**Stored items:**
━━━
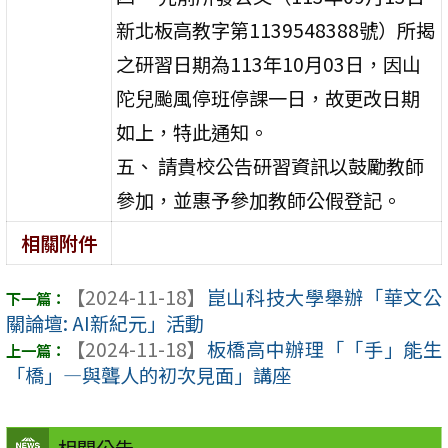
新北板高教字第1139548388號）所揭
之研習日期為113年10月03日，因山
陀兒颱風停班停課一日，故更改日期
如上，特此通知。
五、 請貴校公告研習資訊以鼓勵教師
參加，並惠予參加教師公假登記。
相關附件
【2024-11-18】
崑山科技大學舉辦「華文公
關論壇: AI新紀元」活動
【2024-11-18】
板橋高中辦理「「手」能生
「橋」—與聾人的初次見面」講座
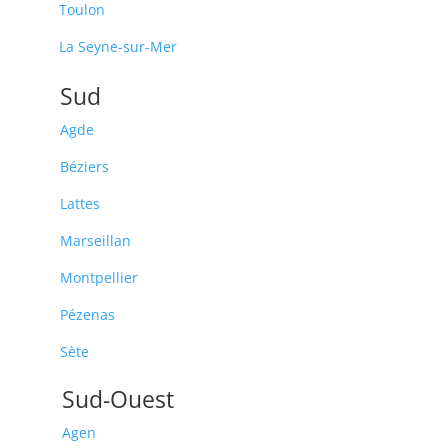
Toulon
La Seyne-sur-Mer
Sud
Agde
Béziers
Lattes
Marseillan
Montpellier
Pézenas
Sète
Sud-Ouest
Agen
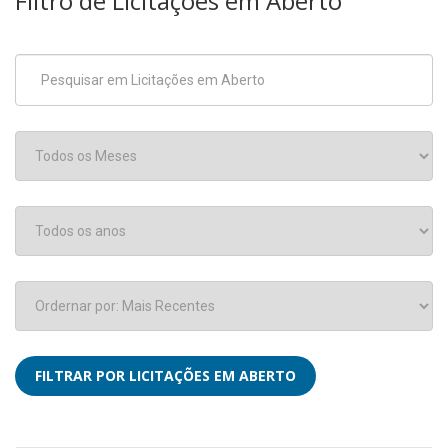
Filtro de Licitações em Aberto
━━━
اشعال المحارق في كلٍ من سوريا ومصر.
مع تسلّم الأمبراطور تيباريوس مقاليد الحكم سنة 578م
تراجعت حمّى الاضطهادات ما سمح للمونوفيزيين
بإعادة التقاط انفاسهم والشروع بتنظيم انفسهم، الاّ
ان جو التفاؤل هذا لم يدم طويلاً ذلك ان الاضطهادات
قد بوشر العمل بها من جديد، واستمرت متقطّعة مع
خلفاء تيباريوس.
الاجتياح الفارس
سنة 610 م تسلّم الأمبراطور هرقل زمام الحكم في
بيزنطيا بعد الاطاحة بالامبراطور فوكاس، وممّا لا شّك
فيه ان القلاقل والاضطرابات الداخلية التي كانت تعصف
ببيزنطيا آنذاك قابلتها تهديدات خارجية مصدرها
━━━
**PROBLEM STATEMENT:**
Repeat the lines word for word, starting with the line containing "新北板高教字第1139548388號）所揭" and going on through the line containing "Filtro de Licitações em Aberto". Omit the pictures from your answer.

**SOLVED PROBLEM:**
新北板高教字第1139548388號）所揭
之研習日期為113年10月03日，因山
陀兒颱風停班停課一日，故更改日期
如上，特此通知。
五、 請貴校公告研習資訊以鼓勵教師
參加，並惠予參加教師公假登記。
相關附件
【2024-11-18】
崑山科技大學舉辦「華文公
關論壇: AI新紀元」活動
【2024-11-18】
板橋高中辦理「「手」能生
「橋」—與聾人的初次見面」講座
Toulon
La Seyne-sur-Mer
Sud
Agde
Béziers
Lattes
Marseillan
Montpellier
Pézenas
Sète
Sud-Ouest
Agen
Filtro de Licitações em Aberto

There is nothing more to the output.